Ce n’est pas tout encore, je serais capricieuse. Ce sacrifice de la petite Cécile que vous m’offrez de si bonne grâce, je ne m’en soucierais pas du tout. Je vous demanderais au contraire de continuer ce pénible service jusqu’à nouvel ordre de ma part; soit que j’aimasse à abuser ainsi de mon empire; soit que, plus indulgente ou plus juste, il me suffît de disposer de vos sentiments, sans vouloir contrarier vos plaisirs. Quoi qu’il en soit, je voudrais être obéie, et mes ordres seraient bien rigoureux!
Il est vrai qu’alors je me croirais obligée de vous remercier; que sait-on, peut-être même de vous récompenser. Sûrement, par exemple, j’abrégerais une absence qui me deviendrait insupportable. Je vous reverrais enfin, vicomte, et je vous reverrais... comment?... Mais vous vous souvenez que ceci n’est plus qu’une conversation, un simple récit d’un projet impossible, et je ne veux pas l’oublier toute seule...

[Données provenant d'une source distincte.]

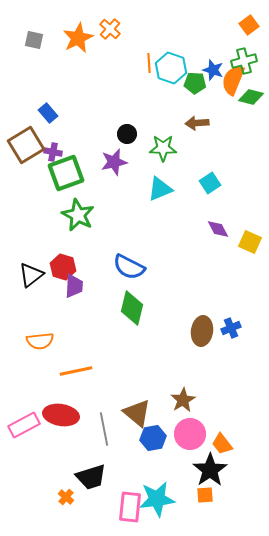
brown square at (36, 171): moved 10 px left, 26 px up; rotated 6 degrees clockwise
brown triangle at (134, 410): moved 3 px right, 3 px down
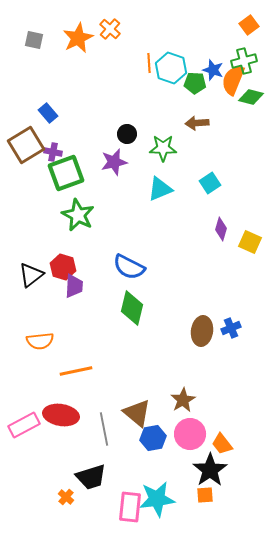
purple diamond at (218, 229): moved 3 px right; rotated 45 degrees clockwise
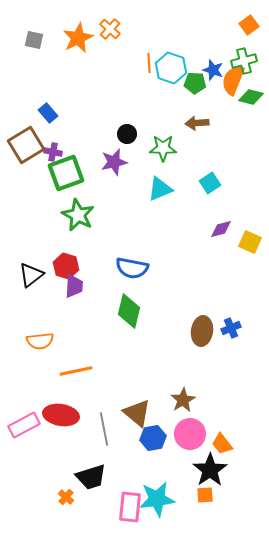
purple diamond at (221, 229): rotated 60 degrees clockwise
red hexagon at (63, 267): moved 3 px right, 1 px up
blue semicircle at (129, 267): moved 3 px right, 1 px down; rotated 16 degrees counterclockwise
green diamond at (132, 308): moved 3 px left, 3 px down
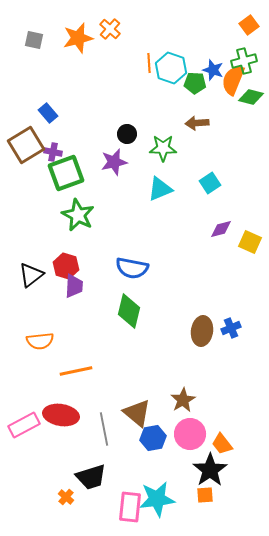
orange star at (78, 38): rotated 12 degrees clockwise
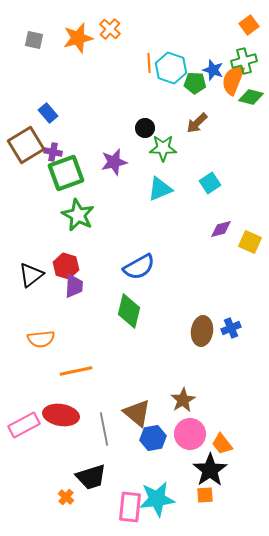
brown arrow at (197, 123): rotated 40 degrees counterclockwise
black circle at (127, 134): moved 18 px right, 6 px up
blue semicircle at (132, 268): moved 7 px right, 1 px up; rotated 40 degrees counterclockwise
orange semicircle at (40, 341): moved 1 px right, 2 px up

Savez-vous que mon procès m’inquiète un peu? J’ai voulu enfin connaître au juste quels étaient mes moyens; mes avocats me citent bien quelques lois, et surtout beaucoup d’autorités, comme ils les appellent: mais je n’y vois pas autant de raison et de justice. J’en suis presque à redouter d’avoir refusé l’accommodement. Cependant je me rassure, en songeant que le procureur est adroit, l’avocat éloquent, et la plaideuse jolie. Si ces trois moyens devaient ne plus valoir, il faudrait changer tout le train des affaires, et que deviendrait le respect pour les anciens usages!
Ce procès est actuellement la seule chose qui me retienne ici. Celui de Belleroche est fini: hors de Cour, dépens compensés. Il en est à regretter le bal de ce soir; c’est bien le regret d’un désœuvré! Je lui rendrai sa liberté entière à mon retour à la ville. Je lui fais ce douloureux sacrifice, et je m’en console par la générosité qu’il y trouve.
Adieu, vicomte, écrivez-moi souvent: le détail de vos plaisirs me dédommagera au moins en partie des ennuis que j’éprouve.
Du château de..., ce 11 novembre 17**.
LETTRE CXXXV
La Présidente de TOURVEL à Madame de ROSEMONDE.
J’essaie de vous écrire, sans savoir encore si je le pourrai. Ah! Dieu, quand je songe qu’à ma dernière lettre c’était l’excès de mon bonheur qui m’empêchait de la continuer! C’est celui de mon désespoir qui m’accable à présent; qui ne me laisse de force que pour sentir mes douleurs, et m’ôte celle de les exprimer.